Ein Wort zum Montag, dem 15. Mai 2023
VON CORNELIA SENG
Auf meinem Weg in die Kasseler Innenstadt komme ich oft daran vorbei: An dem Spruch hoch oben an der Hauswand. “DREAM OF FAIR TO MIDDLING WOMEN” steht da in Großbuchstaben. Zusammen mit dem Hinweis auf den Titel des ersten Romans von Samuel Beckett, dem irischen Literaturnobelpreisträger von 1969.

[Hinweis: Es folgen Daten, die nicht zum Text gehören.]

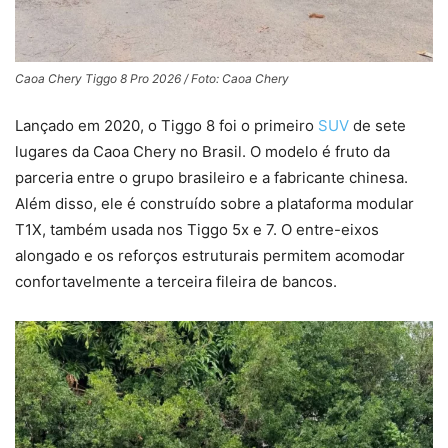
Caoa Chery Tiggo 8 Pro 2026 / Foto: Caoa Chery
Lançado em 2020, o Tiggo 8 foi o primeiro
SUV
de sete
lugares da Caoa Chery no Brasil. O modelo é fruto da
parceria entre o grupo brasileiro e a fabricante chinesa.
Além disso, ele é construído sobre a plataforma modular
T1X, também usada nos Tiggo 5x e 7. O entre-eixos
alongado e os reforços estruturais permitem acomodar
confortavelmente a terceira fileira de bancos.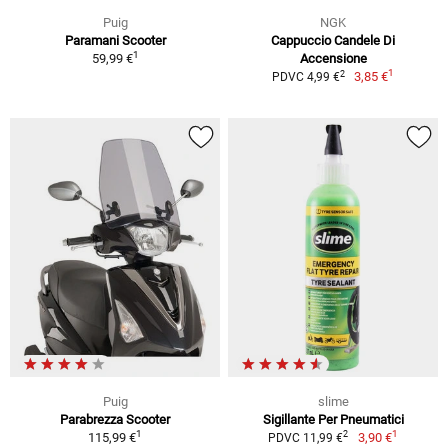
Puig
NGK
Paramani Scooter
Cappuccio Candele Di
1
59,99 €
Accensione
1
2
3,85 €
PDVC 4,99 €
Puig
slime
Parabrezza Scooter
Sigillante Per Pneumatici
1
1
2
115,99 €
3,90 €
PDVC 11,99 €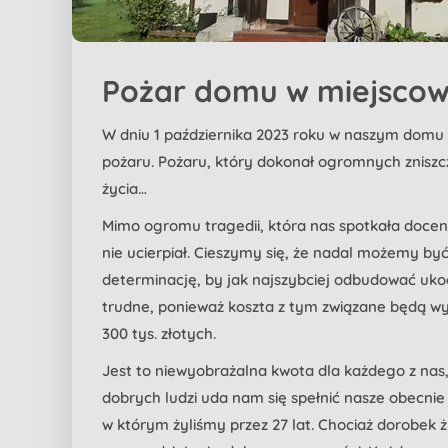
Pożar domu w miejscow
W dniu 1 października 2023 roku w naszym domu
pożaru. Pożaru, który dokonał ogromnych zniszc
życia…
Mimo ogromu tragedii, która nas spotkała doceni
nie ucierpiał. Cieszymy się, że nadal możemy b
determinację, by jak najszybciej odbudować uk
trudne, ponieważ koszta z tym związane będą wy
300 tys. złotych.
Jest to niewyobrażalna kwota dla każdego z na
dobrych ludzi uda nam się spełnić nasze obecnie
w którym żyliśmy przez 27 lat. Chociaż dorobek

Was soll das heißen? “Dream of fair to middling women”? Die Bedeutung des Titels muss ich nachschlagen. Von Beckett kenne ich bisher nur “Warten auf Godot“. “Traum von mehr bis minder schönen Frauen” wird der Titel übersetzt. Hier in Kassel hatte sich Beckett in seine Cousine verliebt und war mehrmals zu Besuch in der Stadt. Als ganz junger Mann hat er danach dieses Buch geschrieben, sein Erstlingswerk. Es durfte erst nach seinem Tod veröffentlicht werden. Ob er den Titel selber komisch fand? Mich irritiert er. Was will er damit sagen? Dass er von Frauen träumt, die mehr bis minder schön sind? Träume eines jungen Mannes?

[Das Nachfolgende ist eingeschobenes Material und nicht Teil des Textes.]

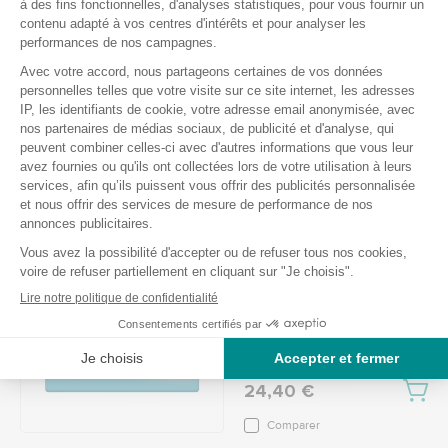
pants super - Taille L
Ref.: 107784
4.8
/
5
-
105
avis
20,50 €
1.46€ / unité
Comparer
Slip absorbant Tena
Pants Proskin plus -
Taille L
Ref.: 113496
5
/
5
-
4
avis
24,40 €
Comparer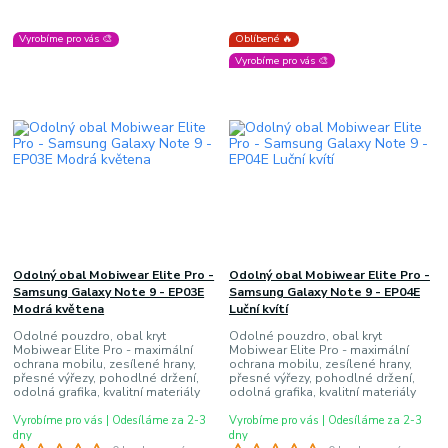
Vyrobíme pro vás 🎨
Oblíbené 🔥
Vyrobíme pro vás 🎨
Odolný obal Mobiwear Elite Pro -
Odolný obal Mobiwear Elite Pro -
Samsung Galaxy Note 9 - EP03E
Samsung Galaxy Note 9 - EP04E
Modrá květena
Luční kvítí
Odolné pouzdro, obal kryt
Odolné pouzdro, obal kryt
Mobiwear Elite Pro - maximální
Mobiwear Elite Pro - maximální
ochrana mobilu, zesílené hrany,
ochrana mobilu, zesílené hrany,
přesné výřezy, pohodlné držení,
přesné výřezy, pohodlné držení,
odolná grafika, kvalitní materiály
odolná grafika, kvalitní materiály
Vyrobíme pro vás | Odesíláme za 2-3
Vyrobíme pro vás | Odesíláme za 2-3
dny
dny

Mir fällt die Geschichte von der “verkrümmten Frau” ein. Schon achtzehn Jahre lang war sie krumm und konnte nur zu Boden gucken. Ein Geist hatte sie krumm gemacht, heißt es in der Bibel (Lk 13,10-17). Als Jesus sie sieht, ruft er sie zu sich und legt ihr die Hände auf. Stärkt ihr den Rücken. Unter seinen Händen richtet sie sich auf, kann wieder gerade gehen. Aufrecht. Ihretwegen riskiert Jesus sogar einen Streit in der Synagoge. Darf man das, Frauen zu einem aufrechten Gang verhelfen – am Sabbat? Ganz jung kann die Frau nicht mehr gewesen sein. Auch ob sie “mehr oder minder hübsch” war, spielt keine Rolle. Für Jesus ist sie eben eine “Tochter Abrahams”. Ein Mitmensch.
Die Geschichte beschäftigt mich immer wieder. Fast spüre ich die Hände Jesu auch auf meinem Rücken. Und ich strecke mich. Dass auch Frauen aufrecht und würdevoll gehen können, war Jesus offensichtlich ein Anliegen.
Aber das ist eine ganz andere Geschichte als die von Beckett.